◆ Task details: The reply should hold every line of the listing exactly, and none of its images.

◆ Data section:

■ ■ ■ ■

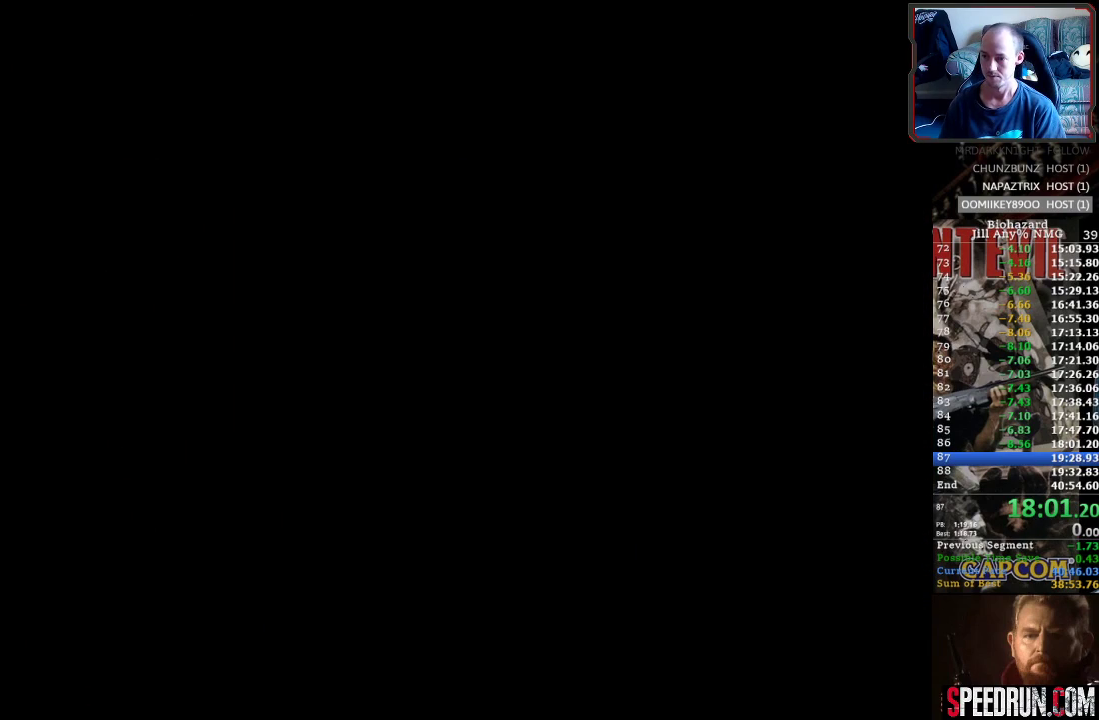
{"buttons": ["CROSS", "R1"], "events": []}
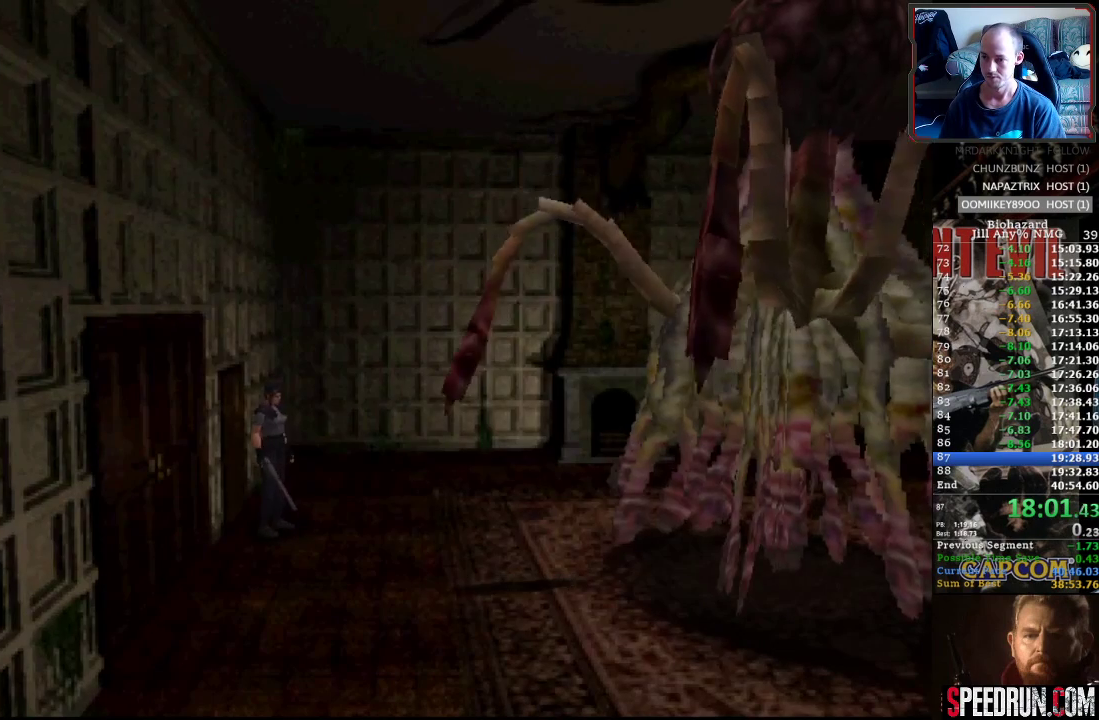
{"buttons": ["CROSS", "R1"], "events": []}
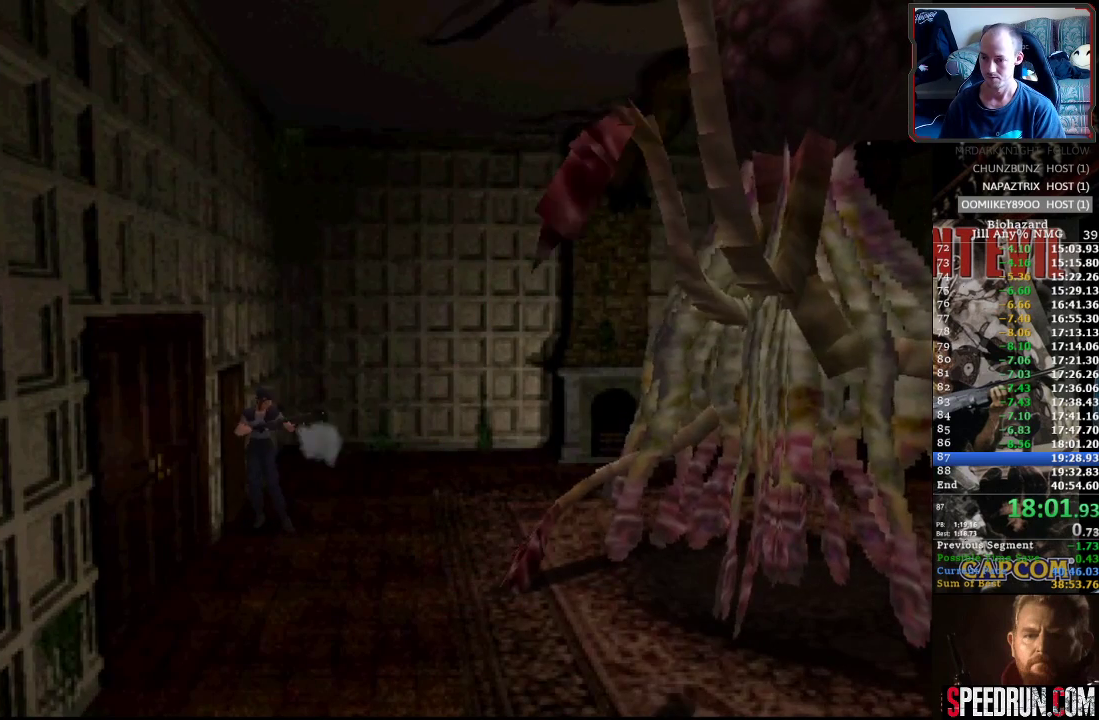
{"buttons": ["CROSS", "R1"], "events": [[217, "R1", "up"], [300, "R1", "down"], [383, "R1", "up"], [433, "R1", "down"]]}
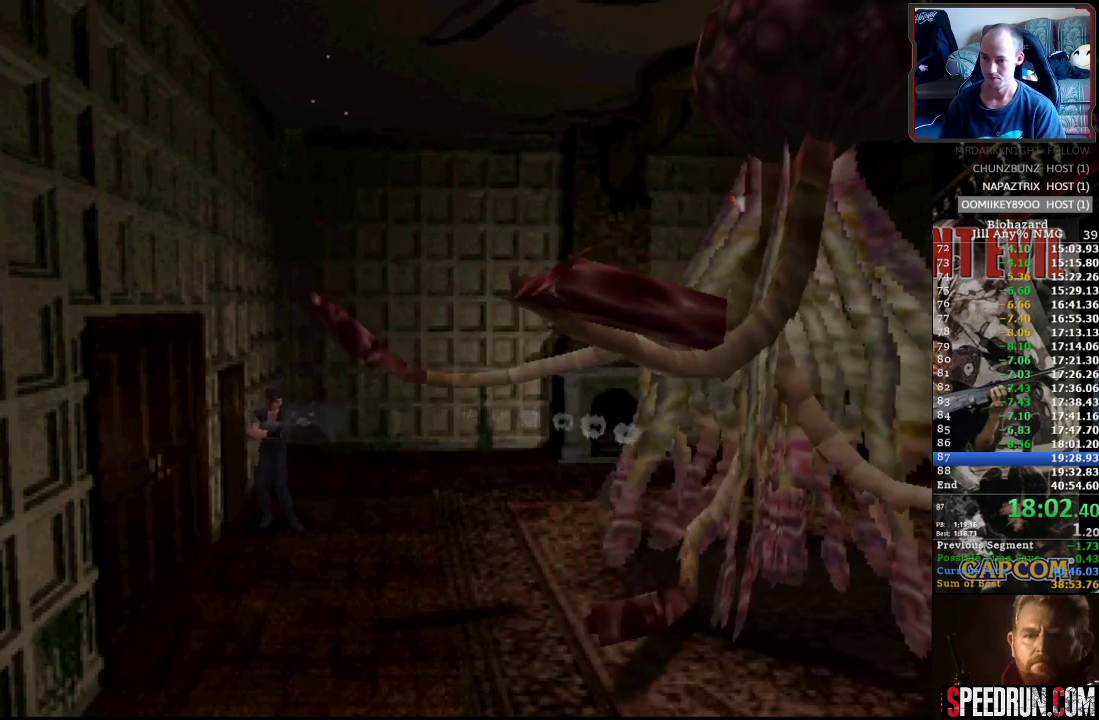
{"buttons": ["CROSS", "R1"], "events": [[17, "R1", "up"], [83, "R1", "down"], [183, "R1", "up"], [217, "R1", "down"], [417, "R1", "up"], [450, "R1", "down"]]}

■ ■ ■ ■

◆ Output of the task:
{"buttons": ["CROSS", "R1"], "events": []}
{"buttons": ["CROSS", "R1"], "events": []}
{"buttons": ["CROSS", "R1"], "events": [[217, "R1", "up"], [300, "R1", "down"], [383, "R1", "up"], [433, "R1", "down"]]}
{"buttons": ["CROSS", "R1"], "events": [[17, "R1", "up"], [83, "R1", "down"], [183, "R1", "up"], [217, "R1", "down"], [417, "R1", "up"], [450, "R1", "down"]]}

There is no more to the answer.